G. S. Thorvaldson, K.C., special counsel for Winnipeg, in the Winnipeg Electric Co. application for increased transit rates, Monday afternoon labelled as "propaganda" accusations made against the city by A. E. K. Bunnell, Toronto consulting engineer.
Mr. Thorvaldson made this charge when Mr. Bunnell, witness for the company, was cross-examined by A. E. Johnston, counsel for the Municipal and Public Utility Board hearing the application.
Mr. Thorvaldson rose to his feet and heatedly protested that Mr. Bunnell's statement was "propaganda"
"That is a gratuitous remark," declared Mr. Thorvaldson, "which you also made in 1931."
In 1931 Mr Bunnell reported for the board on the company's valuation during its last application for fare increases.
"The purpose of the remark was propaganda in 1931 and the purpose of the remark today appears the same," countered Mr. Thorvaldson.
The hearing adjourned until Thursday morning when final arguments will be given by R. D. Guy, K.C. counsel for the Winnipeg Electric Co., Mr. Thorvaldson and Mr. Johnston.
Completing his evidence Monday afternoon, Mr. Bunnell said that even with an increase in fares effective Sept. 1, the company would have a deficit of $197,743 for 1948.
Mr. Thorvaldson asked Mr. Bunnell if he agreed that depreciation should be charged before dividend were paid, Mr. Bunnell agreed but he would not apply the same preference for bond interest.
W. C. MacDonnell, consultant accountant who reported on the company's financial position to the board, strongly criticized the testimony given by John H. Bickley, public utility consultant of Louisville, Kentucky.
Mr. MacDonnell protested that Mr. Bickley, witness for the company, did not examine basic fact and material before giving evidence.

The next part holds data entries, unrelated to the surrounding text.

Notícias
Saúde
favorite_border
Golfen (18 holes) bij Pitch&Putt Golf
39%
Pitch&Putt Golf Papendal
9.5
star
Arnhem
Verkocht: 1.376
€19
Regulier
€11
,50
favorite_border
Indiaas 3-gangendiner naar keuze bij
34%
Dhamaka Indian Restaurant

"My objection to this testimony is that he did not examine basic material available ... He should not have given testimony without investigation."
Mr. MacDonnell declared that considering all the factors available he considered his evaluation of company property at $6,,500,000 as a generous one.
He referred to the "impropriety" of Mr. Bickley's "judgement" to factors not investigated, such as the $1,200,000 reported by the company to be spent for property in 1948. For one thing, he said, Mr. Bickley failed to bring in the retirements for 1948.
Mr. MacDonnell contended the company failed to produce a "true picture" of the railway set-up.
The company, he said, reported no depreciation on street cars before 1917 but there were surpluses, most of them which went out in dividends.
He noted that depreciation was set up in 1917 and the company was able to set up funds of $1,000,000 for this purpose.
On the question of observed depreciation, Mr. MacDonnell said the rate of three and a half cents per vehicle mile was adequate.
If, as had been argued, that was not sufficient and a rate of five cents per mile should be allowed, this would from 1930 to 1947, bring in a sum amounting to $8,930,000.
He asked what could be done with such a sum.
Dealing with the life of vehicles, Mr. MacDonnell said that the onus should be on the company to prove that trolley buses will last less than 15 years and gas buses less than 10 years.
Even under the company's own accounting the street cars are fully depreciated, he contended.